Text section:
DENVER, CO - APRIL 17: A driver assists two riders on the wheelchair ramp as they board the westbound RTD D-Line Light Rail train at the Colfax at Auraria Station on April 17, 2020 in Denver, Colorado. (Photo By Kathryn Scott)

Over-expansion of light rail systems and routes placed away from population density are the contributors to relatively low light rail ridership in the United States, a new analysis suggests.

The Manhattan Institute, a New York-based think tank that advocates for “economic choice and individual responsibility,” published a report on Tuesday arguing that planners’ desires to locate light rail lines along the least controversial paths and extensions of rail to suburban transit-oriented developments are to blame for low ridership and high operating costs.

“The R light rail line skirts one side of the Anschutz Medical Center, along a broad road, rather than running through it,” wrote author Connor Harris, referring to the Regional Transportation District’s line that opened in 2017. “Much of the medical center is thus over a mile from the station that nominally serves it. The main system hub, Denver Union Station, is located on the northwest edge of downtown; many riders must transfer to a free shuttle to get to their final central-city destinations.”

Harris wrote that close proximity of light rail stations to jobs and the frequency of service are the main drivers of ridership. Locating systems along freeways, as much of RTD’s routes are, is inadvisable because of the impediments to accessing those stations by foot, as well as the lower concentration of residences near highways.

Collected data
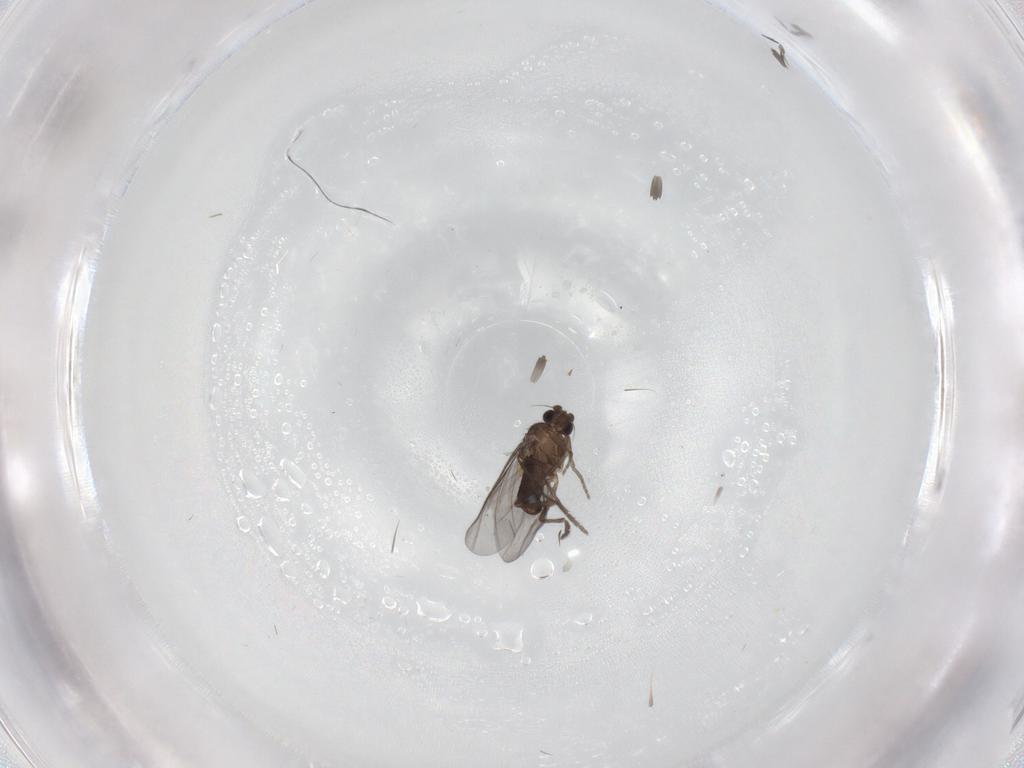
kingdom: Animalia
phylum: Arthropoda
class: Insecta
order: Diptera
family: Phoridae
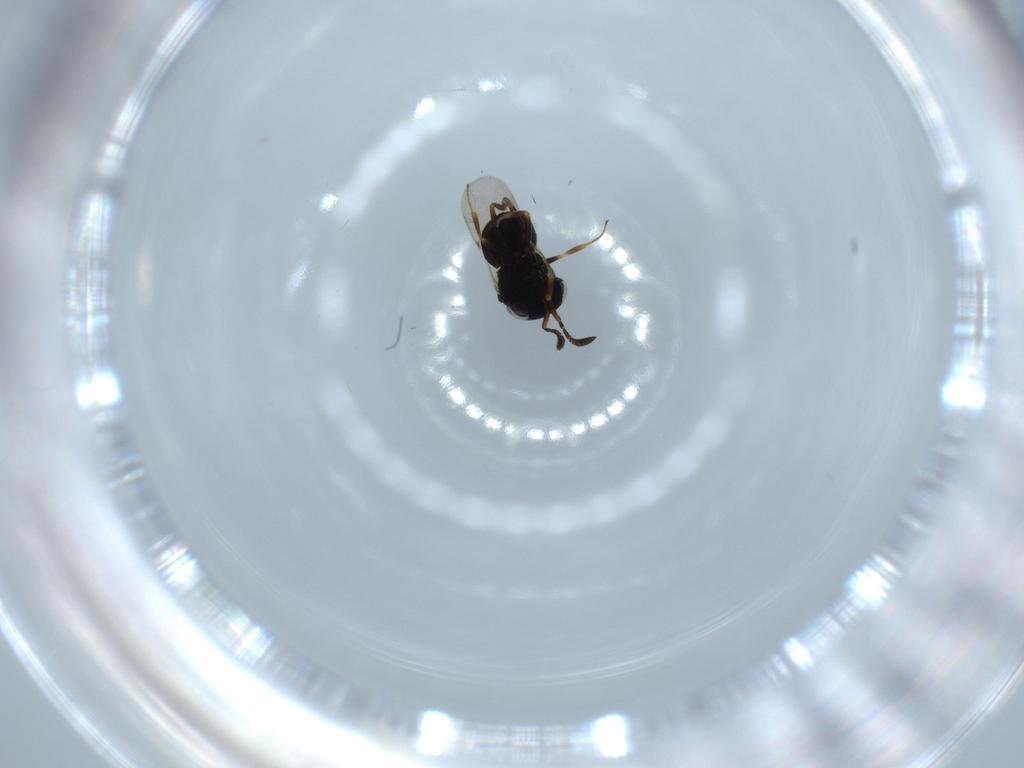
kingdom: Animalia
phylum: Arthropoda
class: Insecta
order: Hymenoptera
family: Scelionidae
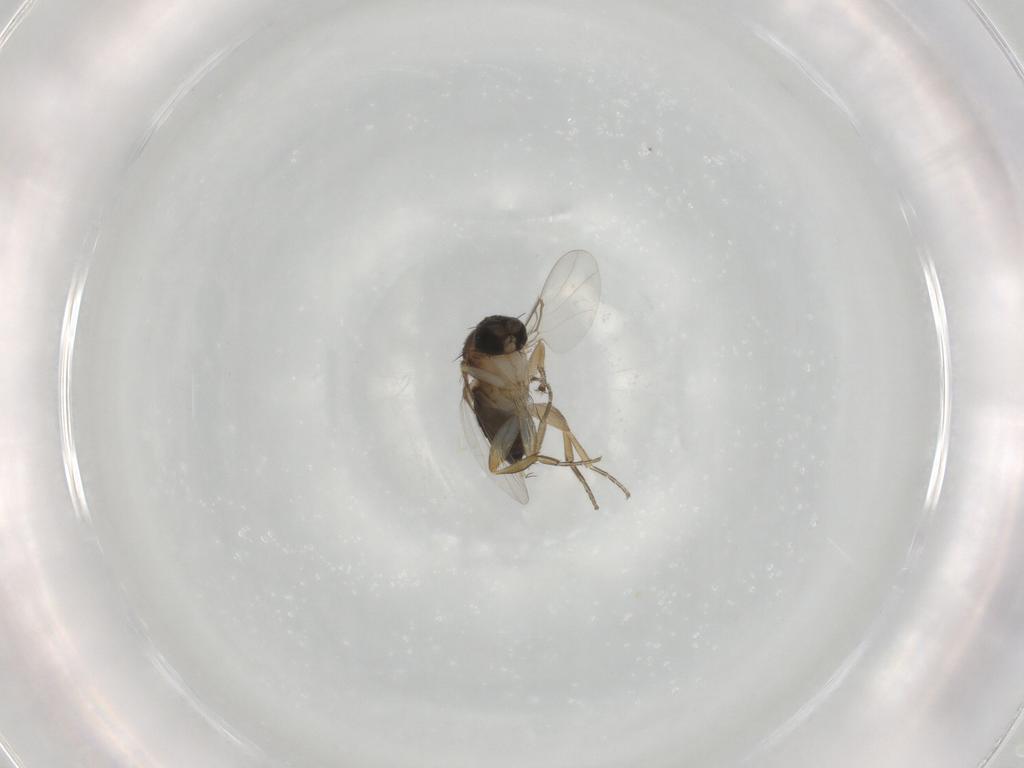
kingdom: Animalia
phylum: Arthropoda
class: Insecta
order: Diptera
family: Phoridae
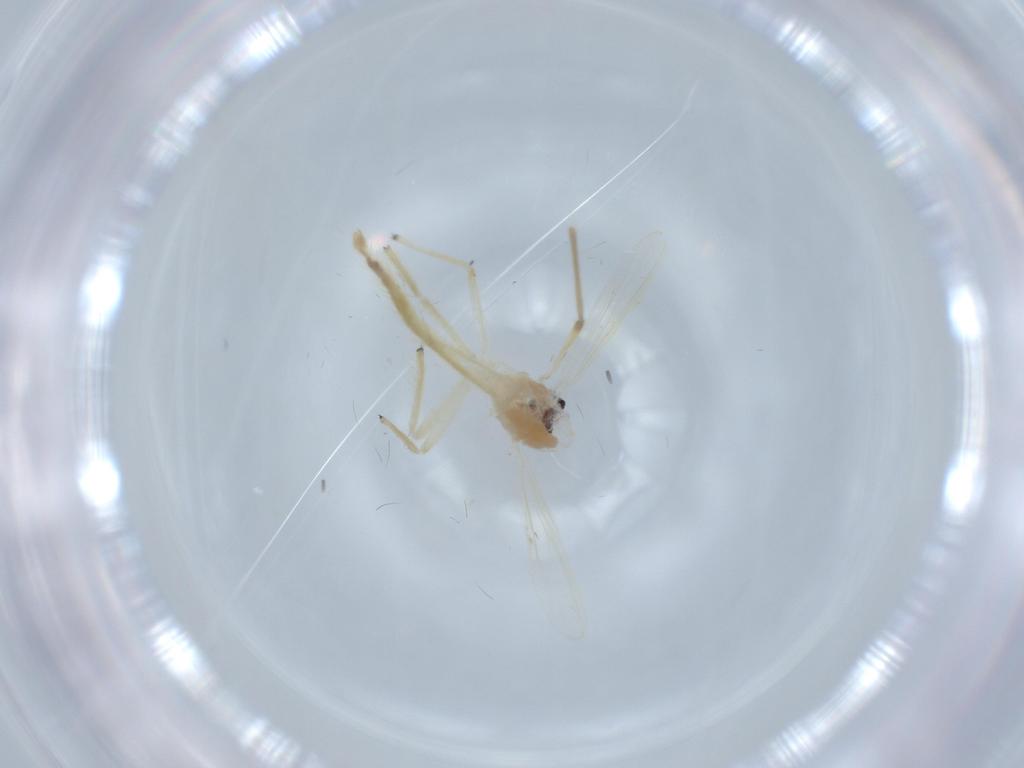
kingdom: Animalia
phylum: Arthropoda
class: Insecta
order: Diptera
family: Chironomidae
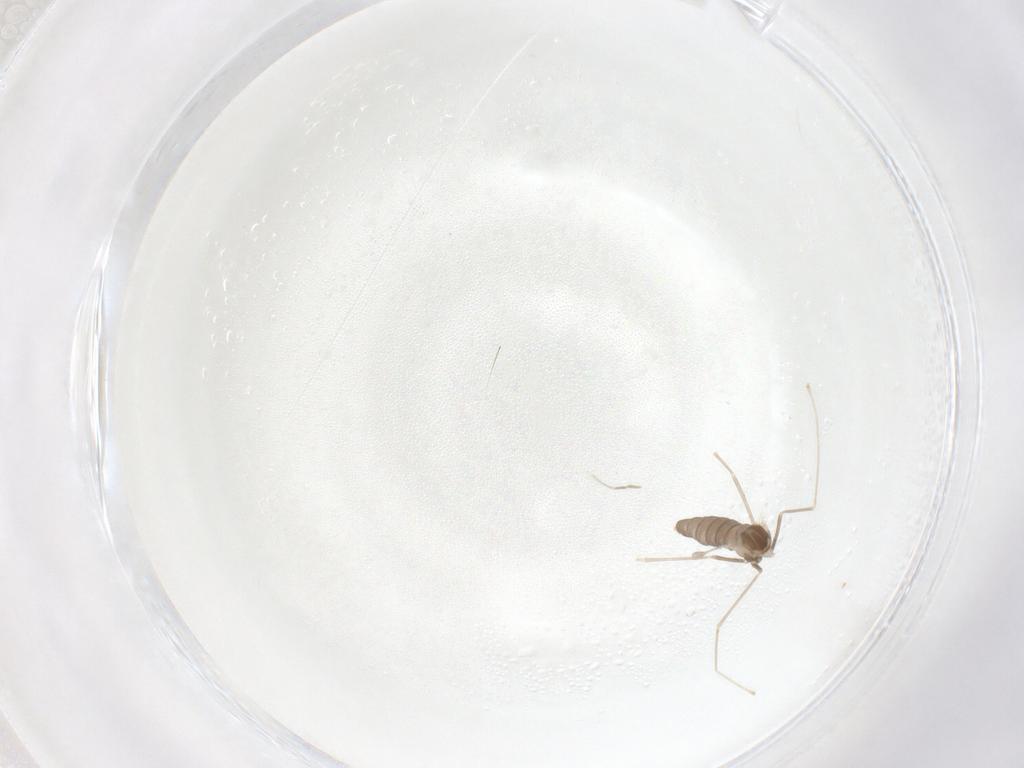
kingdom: Animalia
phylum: Arthropoda
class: Insecta
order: Diptera
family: Cecidomyiidae
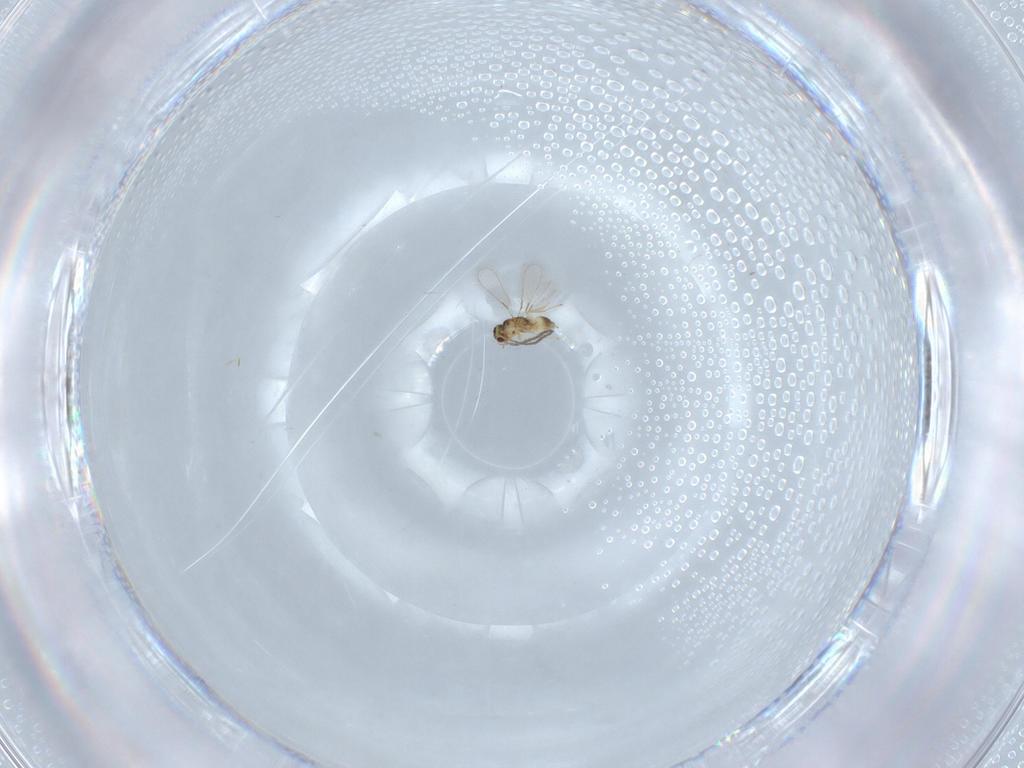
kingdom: Animalia
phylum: Arthropoda
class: Insecta
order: Hymenoptera
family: Mymaridae
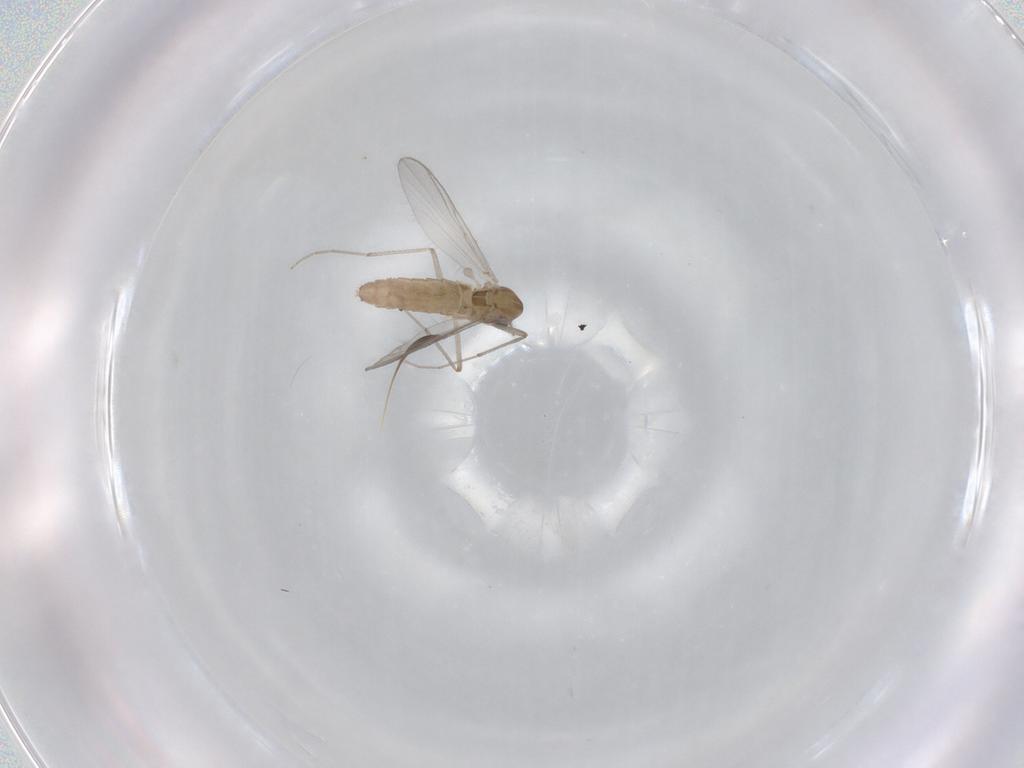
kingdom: Animalia
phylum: Arthropoda
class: Insecta
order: Diptera
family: Chironomidae
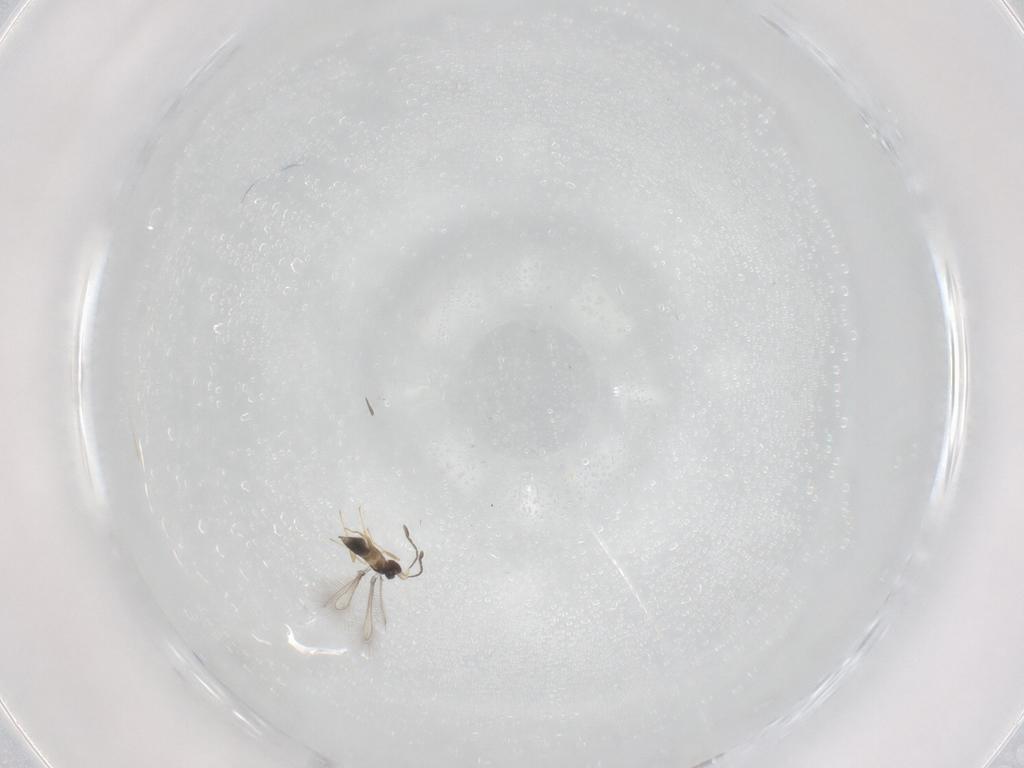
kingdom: Animalia
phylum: Arthropoda
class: Insecta
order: Hymenoptera
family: Mymaridae
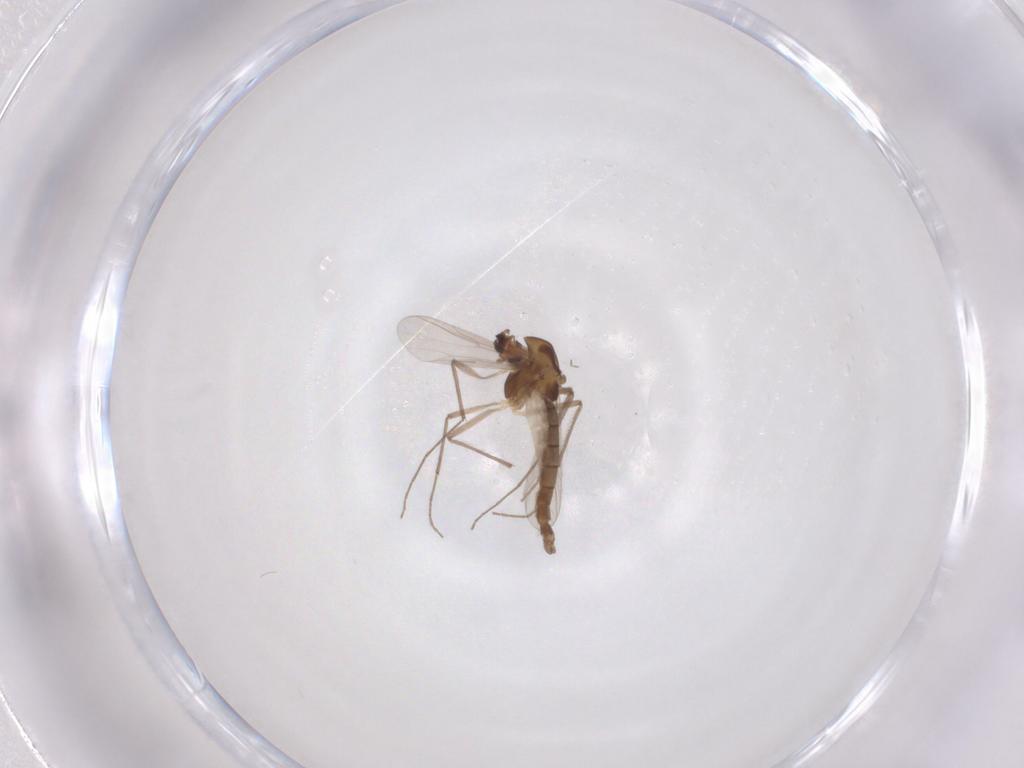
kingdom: Animalia
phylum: Arthropoda
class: Insecta
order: Diptera
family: Chironomidae
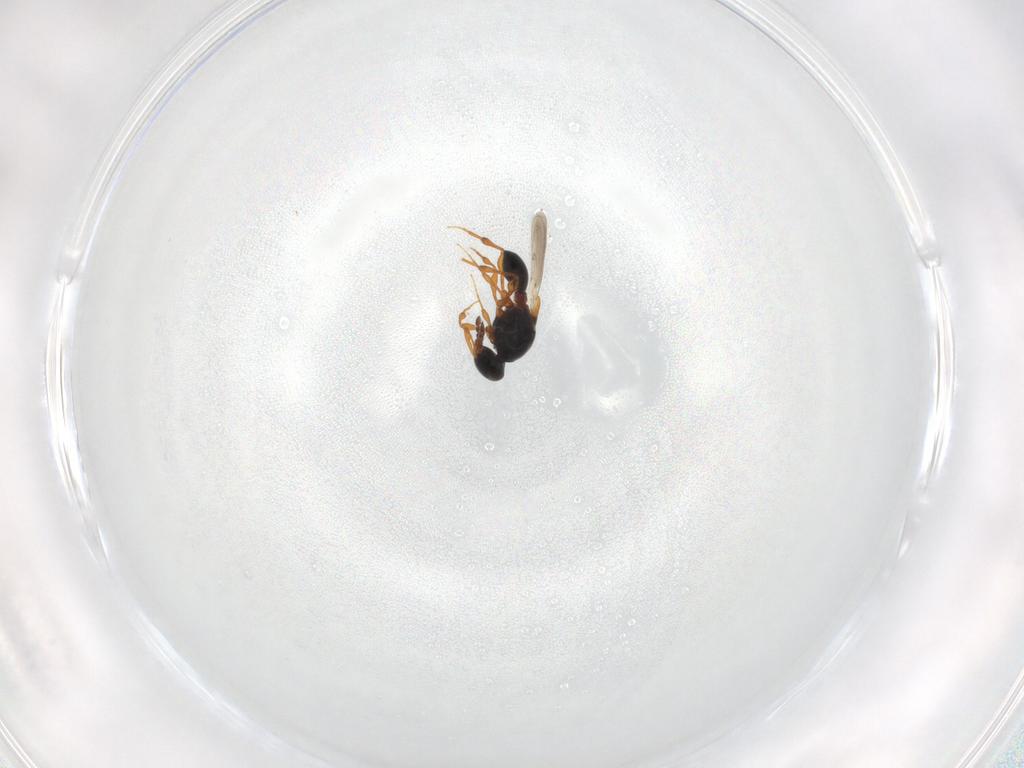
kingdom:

Work task A:
Answer these questions using the light rail article.
(i) In what year did the Regional Transportation District's R light rail line open?
(ii) On which edge of downtown is Denver Union Station located?
(iii) According to Harris, what are the main drivers of light rail ridership?
Work task B: Write a continuation of the light rail article, starting after its final sentence.

Exercise result A:
(i) 2017
(ii) The northwest edge
(iii) Close proximity of light rail stations to jobs and the frequency of service

Exercise result B:
"The Southeast Corridor has many of the suburban characteristics that make the provision of traditional transit services a challenge," read a 1999 environmental impact statement for the proposed expansion of RTD's light rail along Interstate 25. Low density, poor sidewalk infrastructure, and high car ownership were all warning signs cited in the report to the Colorado Department of Transportation and the federal government. Nevertheless, the report pointed to a demand among businesses for transit and delays to buses along the highway as factors in light rail's favor.

Airport lines similarly “tend to perform poorly," Harris found, because of the often-high construction costs to airports far outside of downtowns and the lower likelihood that high-density construction will happen near such facilities due to the noise and pollution. RTD’s heavy rail A Line carried just over 7 million passengers in 2018, an average of more than 19,000 per day.